Mr Gibbs said that rather than comply with officer’s orders, Mr Kaba decided to “trash” the Audi by ramming it backwards and forwards and would probably had been able to “screech and grind and wheel-spin his way out”.

In Blake’s mind, in addition to what was already known about the Audi, Mr Kaba’s actions appeared those of a “desperate” and “determined” man behind the wheel of a high-powered car, the court was told.
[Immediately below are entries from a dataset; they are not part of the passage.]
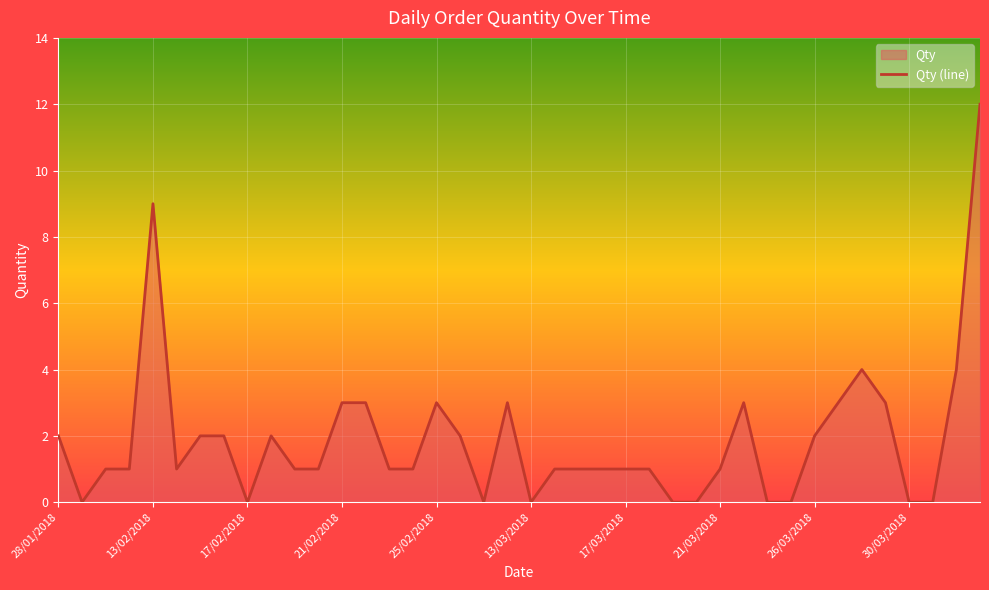

What is the difference between the values at 17/02/2018 and 17/03/2018?

1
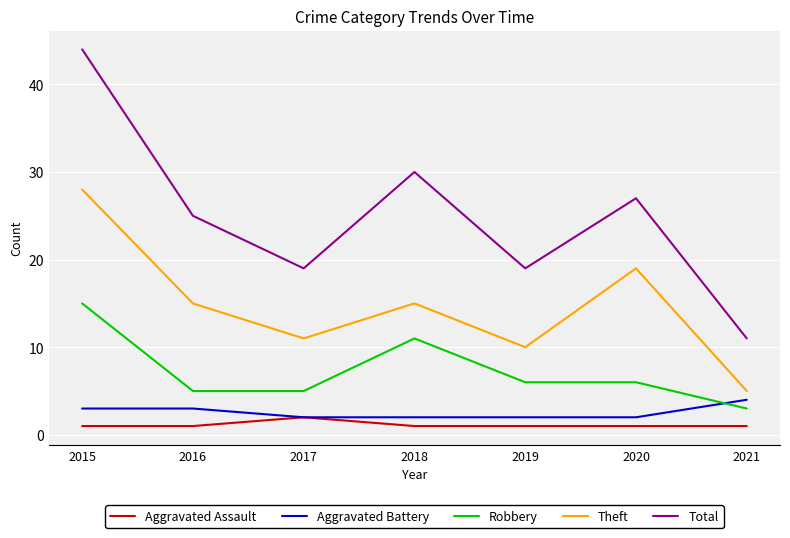

Reading right to left, transcribe all the data shown in this chart.

Aggravated Assault: 1	1	1	1	2	1	1
Aggravated Battery: 4	2	2	2	2	3	3
Robbery: 3	6	6	11	5	5	15
Theft: 5	19	10	15	11	15	28
Total: 11	27	19	30	19	25	44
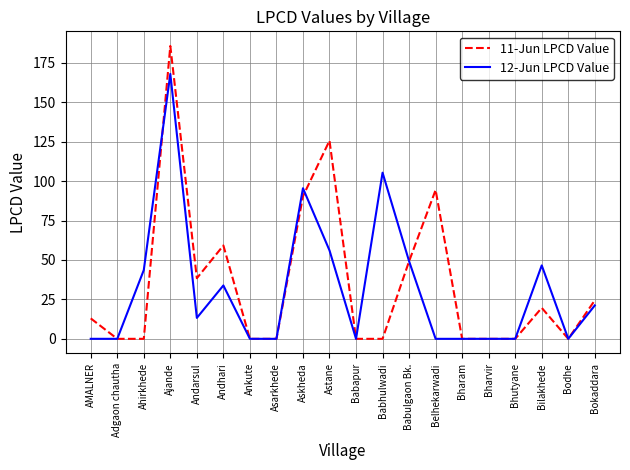

How many lines are shown in the chart?

2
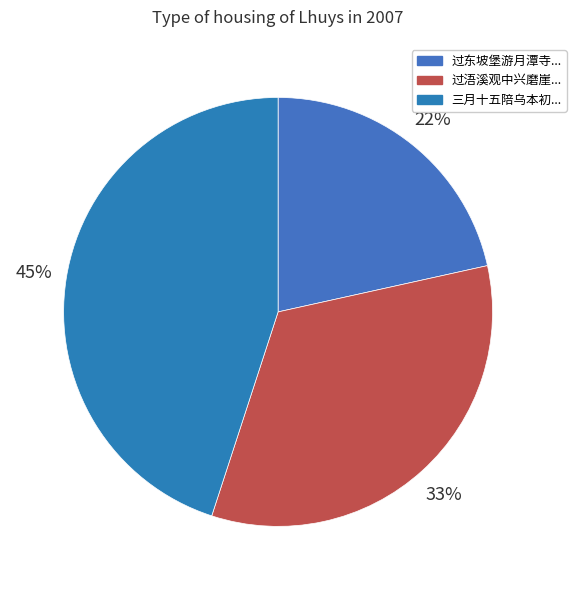

Is there any slice that represents more than half of the pie?

No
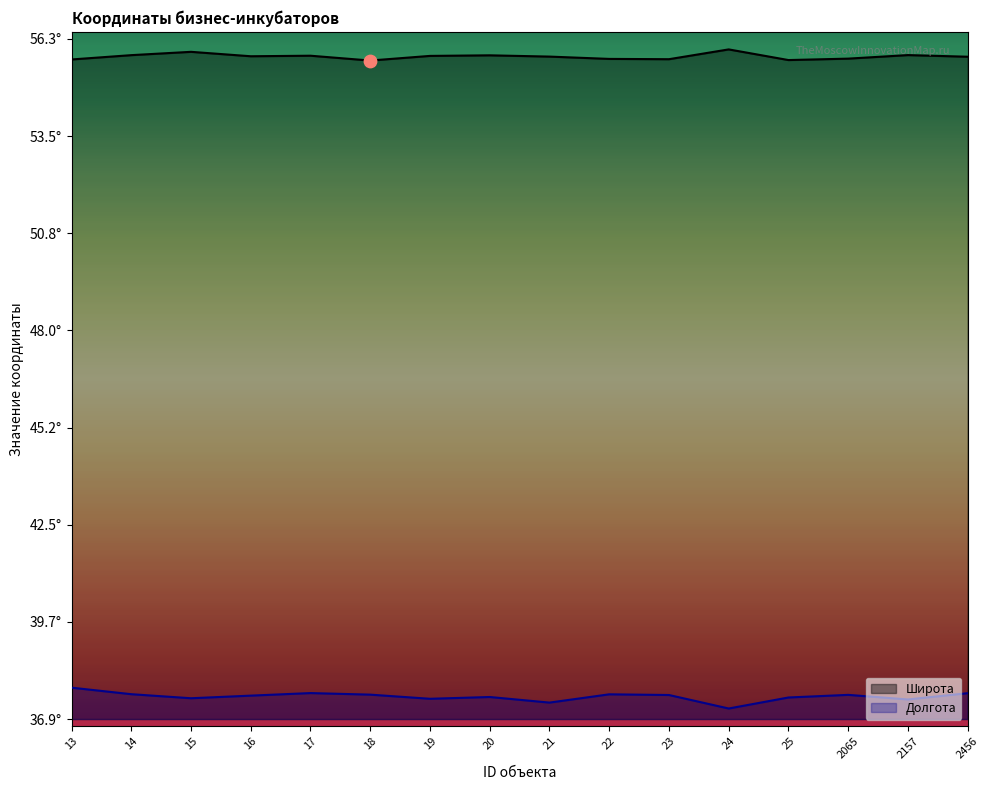

Is the value of Широта at 14 greater than the value of Долгота at 13?

Yes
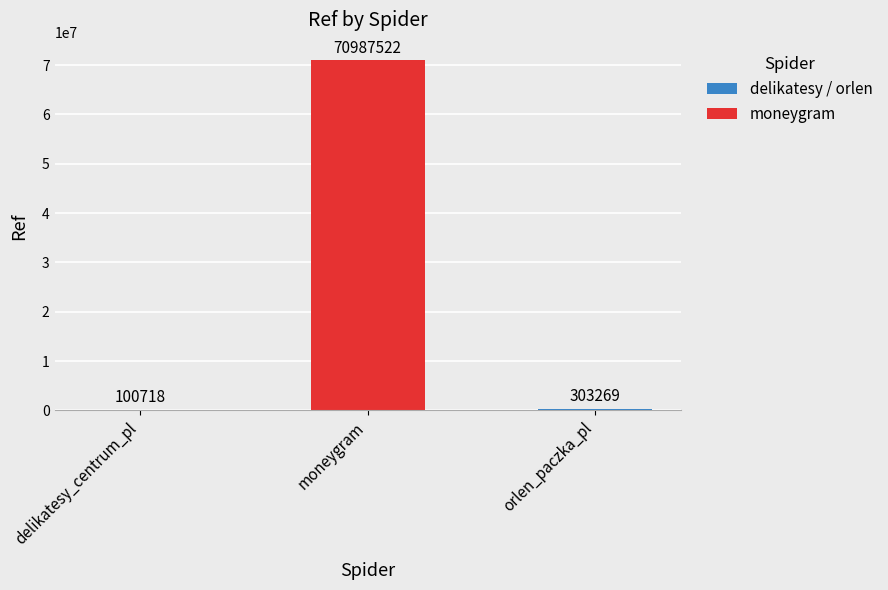

What is the maximum value shown in the chart?

70987522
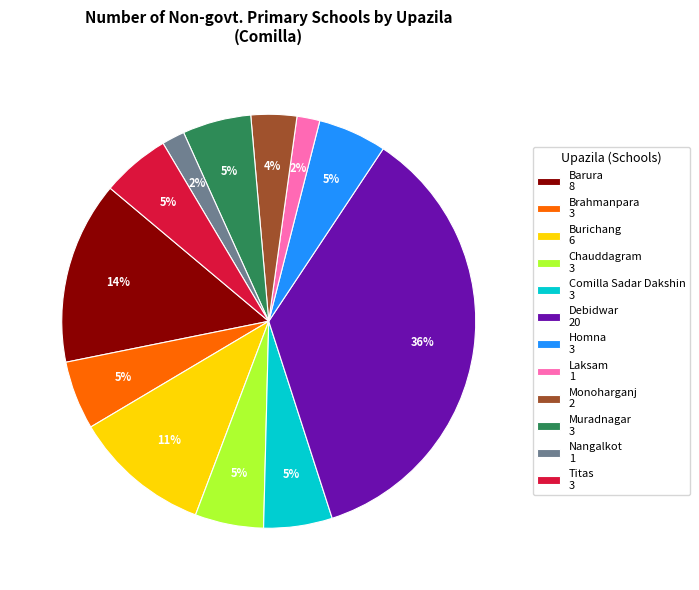

To the nearest percent, what portion does Chauddagram represent?

5%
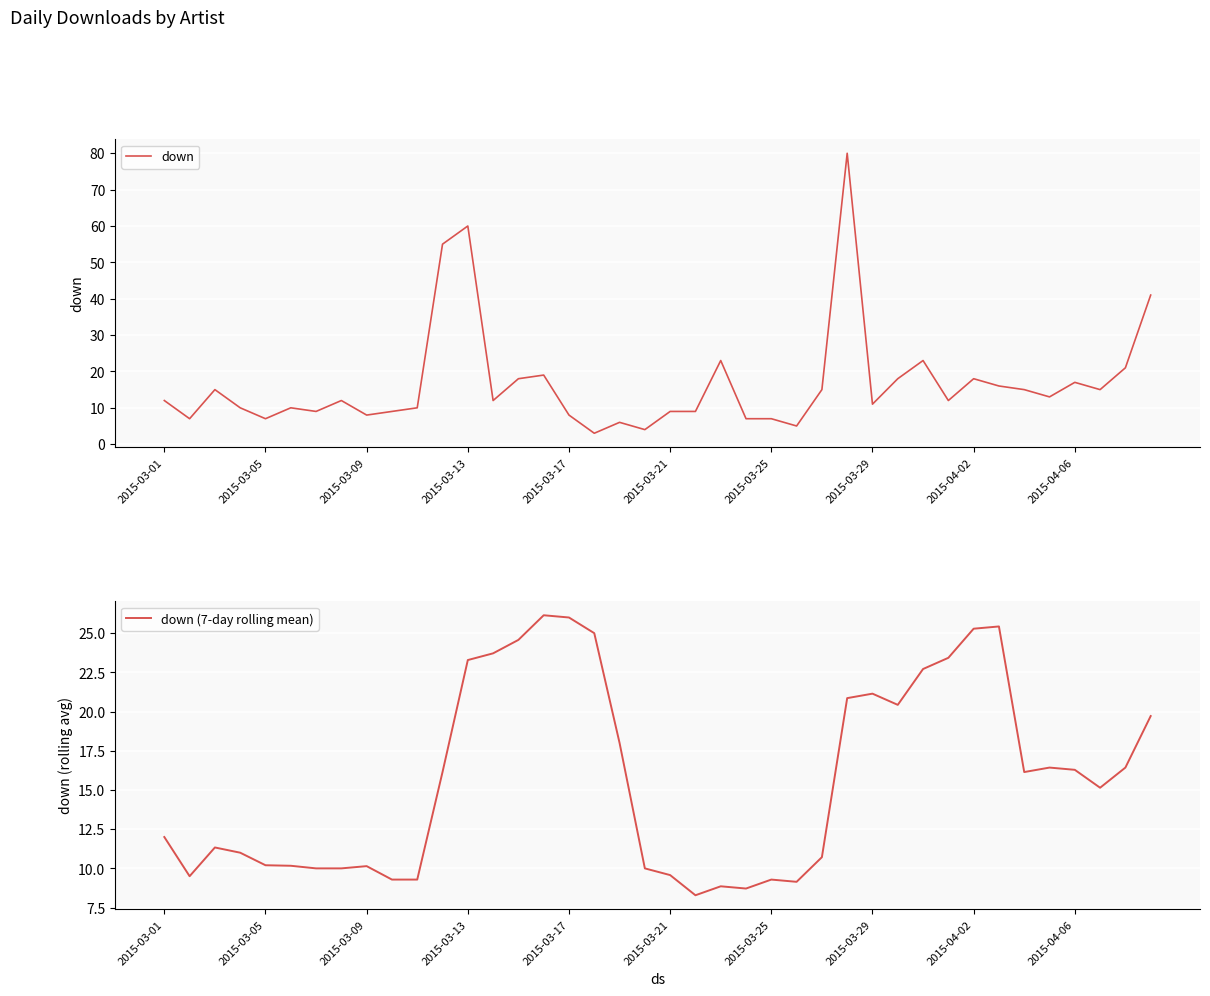

Reading right to left, transcribe all the data shown in this chart.

down: 41.0	21.0	15.0	17.0	13.0	15.0	16.0	18.0	12.0	23.0	18.0	11.0	80.0	15.0	5.0	7.0	7.0	23.0	9.0	9.0	4.0	6.0	3.0	8.0	19.0	18.0	12.0	60.0	55.0	10.0	9.0	8.0	12.0	9.0	10.0	7.0	10.0	15.0	7.0	12.0
down (7-day rolling mean): 19.7	16.4	15.1	16.3	16.4	16.1	25.4	25.3	23.4	22.7	20.4	21.1	20.9	10.7	9.1	9.3	8.7	8.9	8.3	9.6	10.0	18.0	25.0	26.0	26.1	24.6	23.7	23.3	16.1	9.3	9.3	10.1	10.0	10.0	10.2	10.2	11.0	11.3	9.5	12.0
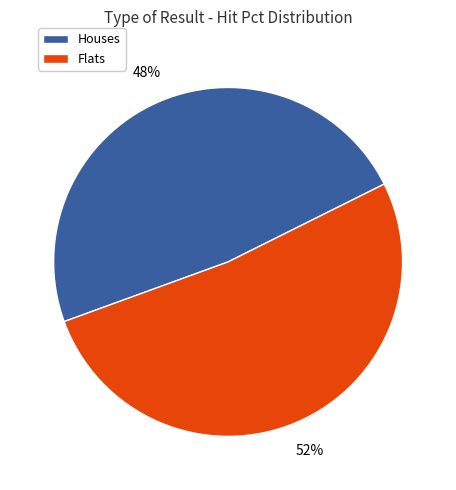

How many slices are in this pie chart?

2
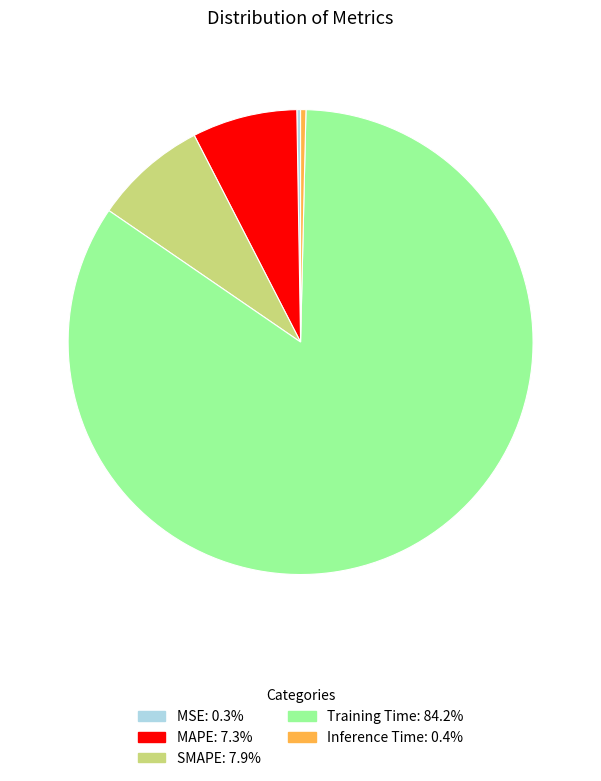

True or false: SMAPE accounts for 21% of the total.

False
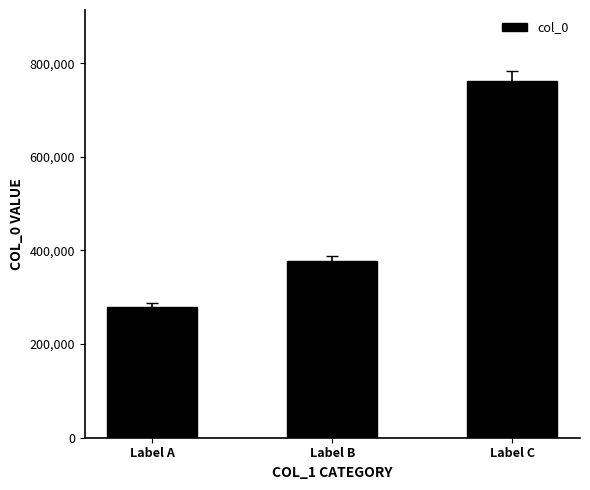

Rank the categories by value from highest to lowest.

Label C, Label B, Label A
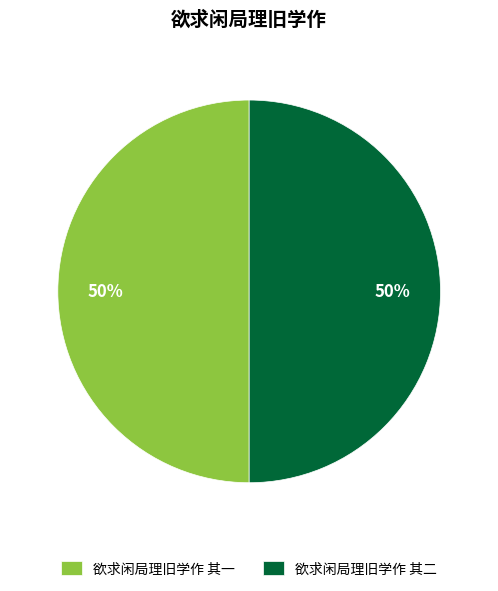

Combined, do 欲求闲局理旧学作 其二 and 欲求闲局理旧学作 其一 account for over 50%?

Yes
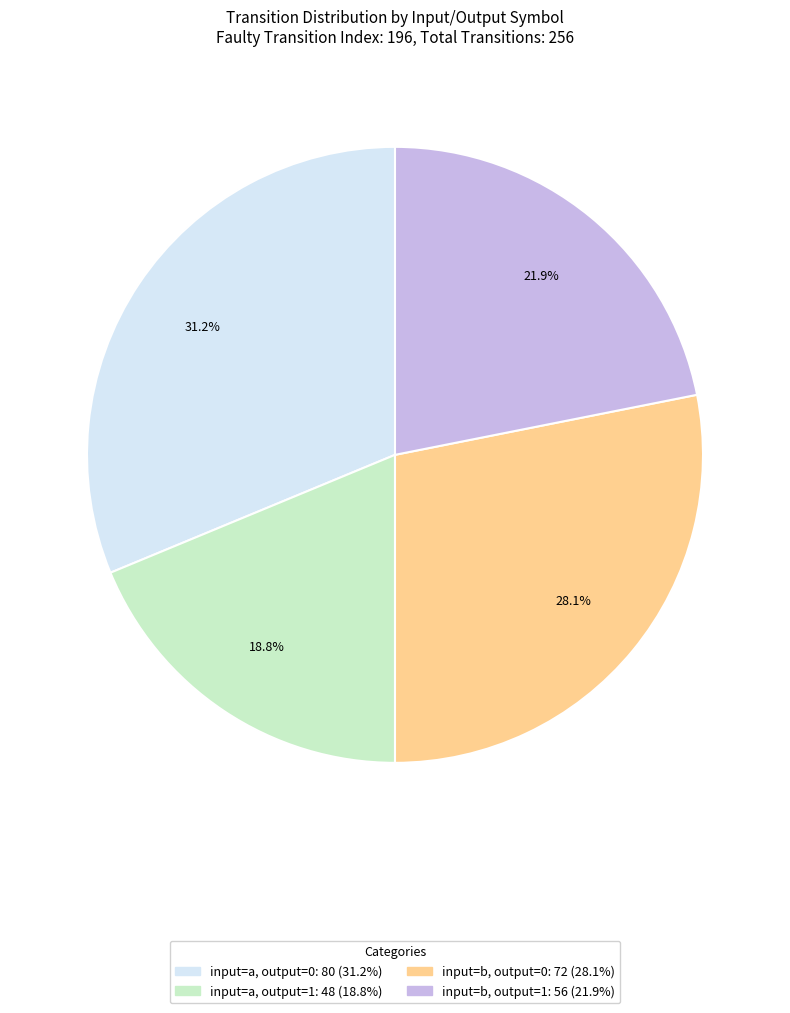

Is there any slice that represents more than half of the pie?

No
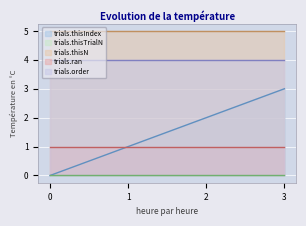

True or false: trials.thisIndex and trials.thisN cross at least once.

False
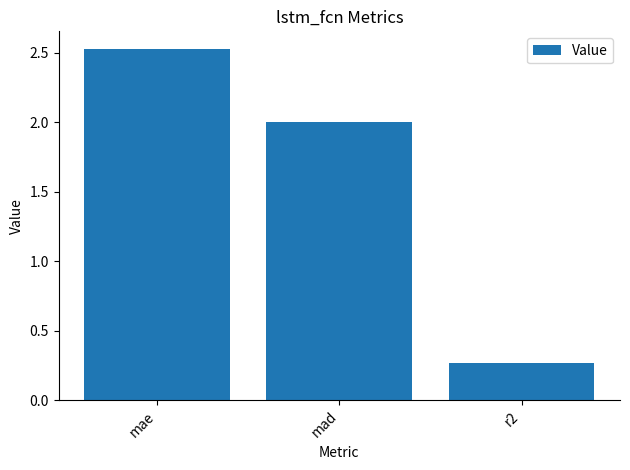

What is the change in value from mad to r2?

-1.7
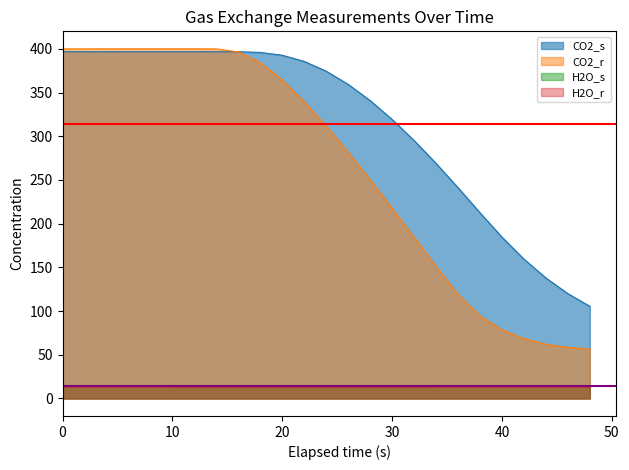

What is the value of the CO2_s point at the 4th from the left?

396.7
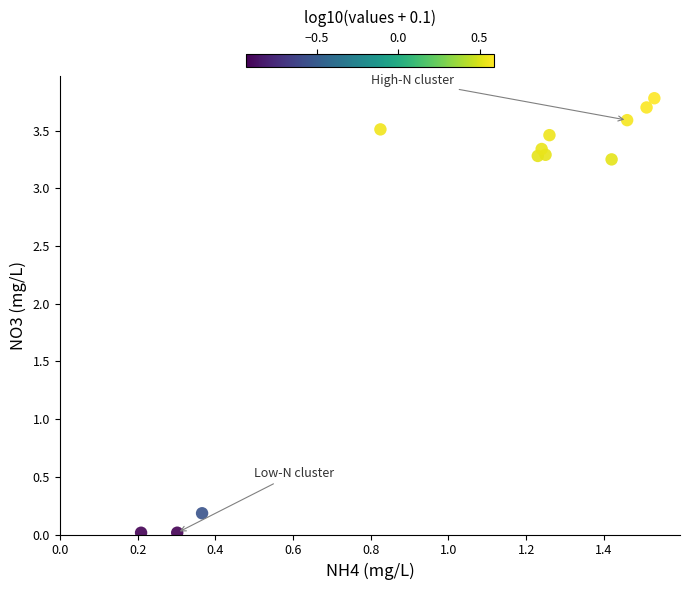

What is the average X value?

1.1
Mr Gibbs said it was pure “chance” or “fate” that the defendant found himself with the responsibility of taking the decision of what to do next.

On Thursday, prosecutor Tom Little KC alleged the defendant had not told the truth, was “willing to exaggerate”, and parts of his account of events were “fiction”.

He said: “You don’t see the Audi being driven directly towards the defendant, nor the movement to the right to avoid being killed as he claimed in his first account of the incident.

“Nor can the defendant reasonably and honestly have perceived that at the time.

“It’s a fiction. He’s a highly experienced firearms officer… Can he really have got that wrong innocently.

“His account is not true and it cannot honestly have been his belief at the time.”

At the conclusion of the closing speeches, Mr Justice Goss adjourned the trial until Monday when he is expected to sum up the case and send the jury out to deliberate on a verdict.

Blake, 40, has denied Mr Kaba’s murder.